A short note on National Interest

The list of things that can be done in national interest appears to grow longer every day.  While in India it can be used for anything from destroying working class housing to build stadiums to destroying tribal communities to build dams, to torturing, illegally detaining, and killing innocents under false pretences; in the US, officials and executives are coming to terms with how to deal with an “economic emergency”.

As information on Bank of America’s purchase of Merrill Lynch begins to trickle through the American financial press; news of Merrill’s larger than expected losses seems to have taken some of the sheen of BoA Chief Executive Kenneth Lewis’s knight in shining armour costume.

As reported by Reuters on Jan 16th, shareholders at BofA believe that, at $19.4 billion, Lewis not only overpaid for Merill Lynch; but Merrill’s staggering $15.3 billion dollar loss suggests that he did not do his homework on the deal.  As Dennis K. Berman notes in this morning’s Wall Street Journal, the murkiness surrounding the deal has meant that “in the past five trading days, Bank of America’s market capitalisation has dropped 45 %, wiping away a sum greater than the Merrill transaction itself.”

The behind the scenes power-broking on the deal throws up interesting questions of the essential functioning of markets in a post credit-crunch world.

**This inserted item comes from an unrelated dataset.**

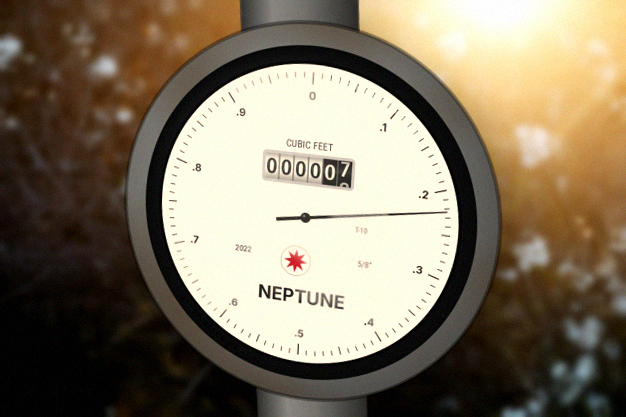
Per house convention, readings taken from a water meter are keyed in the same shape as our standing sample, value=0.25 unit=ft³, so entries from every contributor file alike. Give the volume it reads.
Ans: value=7.22 unit=ft³
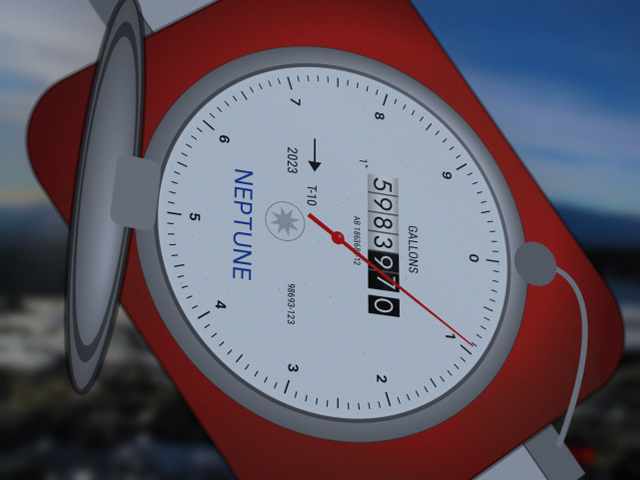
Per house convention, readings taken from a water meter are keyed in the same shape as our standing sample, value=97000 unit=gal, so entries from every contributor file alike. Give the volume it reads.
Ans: value=5983970.9 unit=gal
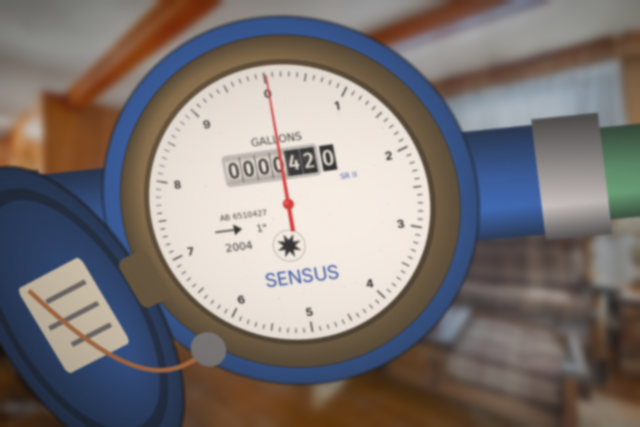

It now appears that the Treasury Secretary and the Chairman of the Fed might have either explicitly or implicitly asked prevented Lewis from disclosing the true extent of Merrill losses from BofA shareholders until the deal was closed.  Given the hole in Merrill’s balance sheet, it is possible that the shareholders might have voted against any attempt to acquire it.

The deal is under fire from all sides: Merrill’s board is furious that they werent keep in the loop about the extent of the company’s losses, while the BofA shareholders are wondering how the government could force the Bank to swallow such an evidently bitter pill.  One answer could be the $138 billion package that the Treasury has offered BofA to close out the deal.

In his defence, Lewis was quoted saying ” we spoke to and were in close coordination with officials from both the Treasury and the Federal Reserve. The government was firmly of the view that terminating or delaying the closing of the transaction could lead to significant concerns and could result in serious systemic harm.” (emphasis added).

Columnists, including Berman, have noted that Lewis statements suggest that “Uncle Sam appears to have gone from matchmaker to God-father”, forcing companies to merge, de-merge or simply fail in an attempt to ward off “serious systemic harm,” further pointing out that in this particular case “the government is complicit in non-disclosure”.    He goes on state that:

“Lawyers said that it is possible a new legal standard could eventually emerge from transactions like Merrill: that of a ‘national-interest’ doctrine, absolving companies of governance actions that may be potentially harmful, but are important to an economic or defense emergency.”

The credit-crisis is interesting for a whole host of reasons, but one of the most interesting ones has been how the US government has attempted to push money into the system.  Given the dogma against state intervention in the markets; the increasingly interventionist moves of Bernake and Paulson have created a profound discomfort among talking heads in the US.    To quote, just one particularly strident critic of regulation, intervention and bailouts,Kentucky Senator Jim Bunning, in his statement to the Senate Banking Committee in July 08.

“When I picked up my newspaper yesterday, I thought I woke up in France. But no, it turns out socialism is alive and well in America. The Treasury Secretary is asking for a blank check to buy as much Fannie and Freddie debt or equity as he wants. The Fed’s purchase of Bear Stearns’ assets was amateur socialism compared to this.”

In the event, August and September proved so torrid, that the likes of Bunning were unable to stop an $700 billion bailout – a bailout that France would probably have been more than happy to recieve.

The “national interest clause” thus seems to suggest that while “socialism” is indeed an ever threatening contaminant to the pure-as new york snow world of American capitalism, a “crisis” situation creates the neccesary conditions in which one is expected to shed dogma and be pragmatic.

A good crisis, I would have thought, would be ideal to stress-test any hypothesis – capitalism, socialism, et al; but it appears that people are least likely to let the experiment continue when things start getting interesting.